I do think it matters how we tighten fiscal policy though. Raising taxes will be self defeating; spending cuts will not hurt growth as much and may in fact be stimulating. There is a vast pool of cash tied up in treasuries and gold right now that would move into more productive investments with just a little confidence boost. And cutting the deficit might be just the thing to restore confidence.
As for the future of monetary and fiscal policy, I favor a narrowing of the Fed’s mandate to one of currency stability and a balanced budget amendment that requires balance across a business cycle.
June 21st, 2010 at 7:37 pm
jyc3…
“In a free market system with a fixed quantity of money, deflation is the norm. As productivity increases and more goods are produced, prices have to fall.”
This assumes that productivity increases are free. Somehow I don’t think that’s the case. Productivity can be increased via the application of technology or by increasing the labor input. If my productivity increases because I work more hours, I expect to get paid, and probably at a higher rate.
If my productivity increases because I utilize a new machine, I had to get that machine somewhere. I have to maintain that machine, probably replace it after some period of time. All that costs money, provides jobs to other people. It’s not free.
If my productivity increases because I innovated, I expect to be paid for that as well through patent or copyright. I’ll extract royalties or license fees from others who take advantage of my innovation. It’s not free.

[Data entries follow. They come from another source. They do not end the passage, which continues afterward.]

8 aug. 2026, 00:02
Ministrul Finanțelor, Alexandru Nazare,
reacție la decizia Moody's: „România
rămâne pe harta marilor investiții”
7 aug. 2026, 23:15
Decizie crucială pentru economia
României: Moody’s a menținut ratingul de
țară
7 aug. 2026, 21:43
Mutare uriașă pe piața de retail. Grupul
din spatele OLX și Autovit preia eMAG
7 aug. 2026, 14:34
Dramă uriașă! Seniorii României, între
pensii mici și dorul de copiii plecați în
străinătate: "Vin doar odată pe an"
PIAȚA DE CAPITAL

In fact, my increased productivity might increase the demand for raw materials. If I’m making more widgets out of copper or steel or unobtanium, I’d expect demand for those materials to increase. Increased demand will likely increase prices.
Increased productivity isn’t free.
June 22nd, 2010 at 10:21 am
Grunschev,
You are the reason I don’t comment often on blogs. Please review the definition of productivity and get back to me.